BEGIN Entries provided

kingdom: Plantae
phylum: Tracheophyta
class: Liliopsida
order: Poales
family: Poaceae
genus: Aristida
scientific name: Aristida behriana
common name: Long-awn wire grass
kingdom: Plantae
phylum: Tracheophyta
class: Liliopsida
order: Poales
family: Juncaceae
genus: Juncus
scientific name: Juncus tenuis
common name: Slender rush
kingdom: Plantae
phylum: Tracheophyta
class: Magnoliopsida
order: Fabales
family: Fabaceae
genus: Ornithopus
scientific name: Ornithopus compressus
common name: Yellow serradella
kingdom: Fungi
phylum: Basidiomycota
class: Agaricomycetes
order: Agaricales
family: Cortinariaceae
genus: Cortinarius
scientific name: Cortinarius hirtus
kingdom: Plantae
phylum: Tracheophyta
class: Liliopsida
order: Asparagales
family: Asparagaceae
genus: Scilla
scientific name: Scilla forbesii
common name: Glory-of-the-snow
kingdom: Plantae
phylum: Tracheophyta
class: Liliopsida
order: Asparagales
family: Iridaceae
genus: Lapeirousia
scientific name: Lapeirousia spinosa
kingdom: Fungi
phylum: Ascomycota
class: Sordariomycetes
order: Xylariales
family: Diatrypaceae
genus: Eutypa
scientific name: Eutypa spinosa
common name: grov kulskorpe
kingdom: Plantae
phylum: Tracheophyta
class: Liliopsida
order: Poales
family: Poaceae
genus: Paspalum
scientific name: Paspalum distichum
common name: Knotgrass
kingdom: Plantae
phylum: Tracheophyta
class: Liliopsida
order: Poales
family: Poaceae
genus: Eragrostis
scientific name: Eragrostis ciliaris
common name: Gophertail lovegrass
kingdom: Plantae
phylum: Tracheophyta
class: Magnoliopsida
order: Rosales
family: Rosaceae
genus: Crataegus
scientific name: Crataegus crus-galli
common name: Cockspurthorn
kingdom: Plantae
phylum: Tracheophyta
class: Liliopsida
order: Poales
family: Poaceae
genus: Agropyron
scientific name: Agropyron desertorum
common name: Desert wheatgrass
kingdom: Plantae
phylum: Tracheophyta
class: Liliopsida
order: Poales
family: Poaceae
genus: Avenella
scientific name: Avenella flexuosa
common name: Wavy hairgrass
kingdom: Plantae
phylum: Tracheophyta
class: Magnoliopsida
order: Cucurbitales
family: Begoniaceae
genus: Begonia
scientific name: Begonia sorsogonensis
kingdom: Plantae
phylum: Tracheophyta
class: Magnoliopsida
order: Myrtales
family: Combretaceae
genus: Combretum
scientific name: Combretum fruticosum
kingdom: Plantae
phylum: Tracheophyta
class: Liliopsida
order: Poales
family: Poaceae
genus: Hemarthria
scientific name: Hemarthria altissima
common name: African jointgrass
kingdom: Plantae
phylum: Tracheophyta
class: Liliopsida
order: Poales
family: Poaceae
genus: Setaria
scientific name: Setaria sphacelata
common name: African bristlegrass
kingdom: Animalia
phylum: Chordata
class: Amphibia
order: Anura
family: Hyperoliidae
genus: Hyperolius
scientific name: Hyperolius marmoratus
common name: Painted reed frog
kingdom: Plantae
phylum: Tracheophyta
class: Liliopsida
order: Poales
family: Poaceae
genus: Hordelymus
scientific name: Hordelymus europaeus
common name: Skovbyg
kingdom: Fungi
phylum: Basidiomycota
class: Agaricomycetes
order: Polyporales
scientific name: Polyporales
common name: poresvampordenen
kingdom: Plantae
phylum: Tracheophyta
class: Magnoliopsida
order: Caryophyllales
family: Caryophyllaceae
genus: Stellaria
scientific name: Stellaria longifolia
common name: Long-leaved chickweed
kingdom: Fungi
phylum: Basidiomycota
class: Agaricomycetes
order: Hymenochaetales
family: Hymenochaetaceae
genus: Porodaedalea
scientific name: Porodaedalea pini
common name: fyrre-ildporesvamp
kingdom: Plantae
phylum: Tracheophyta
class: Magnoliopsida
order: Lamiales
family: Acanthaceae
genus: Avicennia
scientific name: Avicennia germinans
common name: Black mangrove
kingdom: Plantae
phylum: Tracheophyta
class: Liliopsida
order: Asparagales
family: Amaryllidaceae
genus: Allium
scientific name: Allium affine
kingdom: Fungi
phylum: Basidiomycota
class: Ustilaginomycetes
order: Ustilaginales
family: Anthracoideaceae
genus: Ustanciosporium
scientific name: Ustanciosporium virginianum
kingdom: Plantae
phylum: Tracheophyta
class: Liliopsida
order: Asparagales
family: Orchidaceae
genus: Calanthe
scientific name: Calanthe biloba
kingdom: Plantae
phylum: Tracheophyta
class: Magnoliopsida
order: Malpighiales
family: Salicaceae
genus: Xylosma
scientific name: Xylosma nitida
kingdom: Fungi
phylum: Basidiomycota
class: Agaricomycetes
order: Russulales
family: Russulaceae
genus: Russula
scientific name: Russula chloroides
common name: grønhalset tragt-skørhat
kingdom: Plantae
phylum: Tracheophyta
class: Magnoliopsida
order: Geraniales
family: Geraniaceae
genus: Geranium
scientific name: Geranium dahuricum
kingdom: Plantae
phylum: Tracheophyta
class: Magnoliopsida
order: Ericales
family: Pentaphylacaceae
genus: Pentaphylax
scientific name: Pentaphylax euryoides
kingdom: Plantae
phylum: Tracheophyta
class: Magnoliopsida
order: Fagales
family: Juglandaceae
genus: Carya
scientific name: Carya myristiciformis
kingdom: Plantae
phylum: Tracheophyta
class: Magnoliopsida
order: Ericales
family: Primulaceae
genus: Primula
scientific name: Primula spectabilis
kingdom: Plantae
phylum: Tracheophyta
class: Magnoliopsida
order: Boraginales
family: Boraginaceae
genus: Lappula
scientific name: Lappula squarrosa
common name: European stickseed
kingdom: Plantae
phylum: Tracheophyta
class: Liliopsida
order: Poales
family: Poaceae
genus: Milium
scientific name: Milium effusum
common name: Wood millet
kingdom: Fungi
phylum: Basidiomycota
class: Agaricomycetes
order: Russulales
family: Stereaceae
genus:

END Entries provided

Rewrite the listing above with every "common name" replaced by "vernacular name", leaving everything else the same.

Result of this task.
kingdom: Plantae
phylum: Tracheophyta
class: Liliopsida
order: Poales
family: Poaceae
genus: Aristida
scientific name: Aristida behriana
vernacular name: Long-awn wire grass
kingdom: Plantae
phylum: Tracheophyta
class: Liliopsida
order: Poales
family: Juncaceae
genus: Juncus
scientific name: Juncus tenuis
vernacular name: Slender rush
kingdom: Plantae
phylum: Tracheophyta
class: Magnoliopsida
order: Fabales
family: Fabaceae
genus: Ornithopus
scientific name: Ornithopus compressus
vernacular name: Yellow serradella
kingdom: Fungi
phylum: Basidiomycota
class: Agaricomycetes
order: Agaricales
family: Cortinariaceae
genus: Cortinarius
scientific name: Cortinarius hirtus
kingdom: Plantae
phylum: Tracheophyta
class: Liliopsida
order: Asparagales
family: Asparagaceae
genus: Scilla
scientific name: Scilla forbesii
vernacular name: Glory-of-the-snow
kingdom: Plantae
phylum: Tracheophyta
class: Liliopsida
order: Asparagales
family: Iridaceae
genus: Lapeirousia
scientific name: Lapeirousia spinosa
kingdom: Fungi
phylum: Ascomycota
class: Sordariomycetes
order: Xylariales
family: Diatrypaceae
genus: Eutypa
scientific name: Eutypa spinosa
vernacular name: grov kulskorpe
kingdom: Plantae
phylum: Tracheophyta
class: Liliopsida
order: Poales
family: Poaceae
genus: Paspalum
scientific name: Paspalum distichum
vernacular name: Knotgrass
kingdom: Plantae
phylum: Tracheophyta
class: Liliopsida
order: Poales
family: Poaceae
genus: Eragrostis
scientific name: Eragrostis ciliaris
vernacular name: Gophertail lovegrass
kingdom: Plantae
phylum: Tracheophyta
class: Magnoliopsida
order: Rosales
family: Rosaceae
genus: Crataegus
scientific name: Crataegus crus-galli
vernacular name: Cockspurthorn
kingdom: Plantae
phylum: Tracheophyta
class: Liliopsida
order: Poales
family: Poaceae
genus: Agropyron
scientific name: Agropyron desertorum
vernacular name: Desert wheatgrass
kingdom: Plantae
phylum: Tracheophyta
class: Liliopsida
order: Poales
family: Poaceae
genus: Avenella
scientific name: Avenella flexuosa
vernacular name: Wavy hairgrass
kingdom: Plantae
phylum: Tracheophyta
class: Magnoliopsida
order: Cucurbitales
family: Begoniaceae
genus: Begonia
scientific name: Begonia sorsogonensis
kingdom: Plantae
phylum: Tracheophyta
class: Magnoliopsida
order: Myrtales
family: Combretaceae
genus: Combretum
scientific name: Combretum fruticosum
kingdom: Plantae
phylum: Tracheophyta
class: Liliopsida
order: Poales
family: Poaceae
genus: Hemarthria
scientific name: Hemarthria altissima
vernacular name: African jointgrass
kingdom: Plantae
phylum: Tracheophyta
class: Liliopsida
order: Poales
family: Poaceae
genus: Setaria
scientific name: Setaria sphacelata
vernacular name: African bristlegrass
kingdom: Animalia
phylum: Chordata
class: Amphibia
order: Anura
family: Hyperoliidae
genus: Hyperolius
scientific name: Hyperolius marmoratus
vernacular name: Painted reed frog
kingdom: Plantae
phylum: Tracheophyta
class: Liliopsida
order: Poales
family: Poaceae
genus: Hordelymus
scientific name: Hordelymus europaeus
vernacular name: Skovbyg
kingdom: Fungi
phylum: Basidiomycota
class: Agaricomycetes
order: Polyporales
scientific name: Polyporales
vernacular name: poresvampordenen
kingdom: Plantae
phylum: Tracheophyta
class: Magnoliopsida
order: Caryophyllales
family: Caryophyllaceae
genus: Stellaria
scientific name: Stellaria longifolia
vernacular name: Long-leaved chickweed
kingdom: Fungi
phylum: Basidiomycota
class: Agaricomycetes
order: Hymenochaetales
family: Hymenochaetaceae
genus: Porodaedalea
scientific name: Porodaedalea pini
vernacular name: fyrre-ildporesvamp
kingdom: Plantae
phylum: Tracheophyta
class: Magnoliopsida
order: Lamiales
family: Acanthaceae
genus: Avicennia
scientific name: Avicennia germinans
vernacular name: Black mangrove
kingdom: Plantae
phylum: Tracheophyta
class: Liliopsida
order: Asparagales
family: Amaryllidaceae
genus: Allium
scientific name: Allium affine
kingdom: Fungi
phylum: Basidiomycota
class: Ustilaginomycetes
order: Ustilaginales
family: Anthracoideaceae
genus: Ustanciosporium
scientific name: Ustanciosporium virginianum
kingdom: Plantae
phylum: Tracheophyta
class: Liliopsida
order: Asparagales
family: Orchidaceae
genus: Calanthe
scientific name: Calanthe biloba
kingdom: Plantae
phylum: Tracheophyta
class: Magnoliopsida
order: Malpighiales
family: Salicaceae
genus: Xylosma
scientific name: Xylosma nitida
kingdom: Fungi
phylum: Basidiomycota
class: Agaricomycetes
order: Russulales
family: Russulaceae
genus: Russula
scientific name: Russula chloroides
vernacular name: grønhalset tragt-skørhat
kingdom: Plantae
phylum: Tracheophyta
class: Magnoliopsida
order: Geraniales
family: Geraniaceae
genus: Geranium
scientific name: Geranium dahuricum
kingdom: Plantae
phylum: Tracheophyta
class: Magnoliopsida
order: Ericales
family: Pentaphylacaceae
genus: Pentaphylax
scientific name: Pentaphylax euryoides
kingdom: Plantae
phylum: Tracheophyta
class: Magnoliopsida
order: Fagales
family: Juglandaceae
genus: Carya
scientific name: Carya myristiciformis
kingdom: Plantae
phylum: Tracheophyta
class: Magnoliopsida
order: Ericales
family: Primulaceae
genus: Primula
scientific name: Primula spectabilis
kingdom: Plantae
phylum: Tracheophyta
class: Magnoliopsida
order: Boraginales
family: Boraginaceae
genus: Lappula
scientific name: Lappula squarrosa
vernacular name: European stickseed
kingdom: Plantae
phylum: Tracheophyta
class: Liliopsida
order: Poales
family: Poaceae
genus: Milium
scientific name: Milium effusum
vernacular name: Wood millet
kingdom: Fungi
phylum: Basidiomycota
class: Agaricomycetes
order: Russulales
family: Stereaceae
genus:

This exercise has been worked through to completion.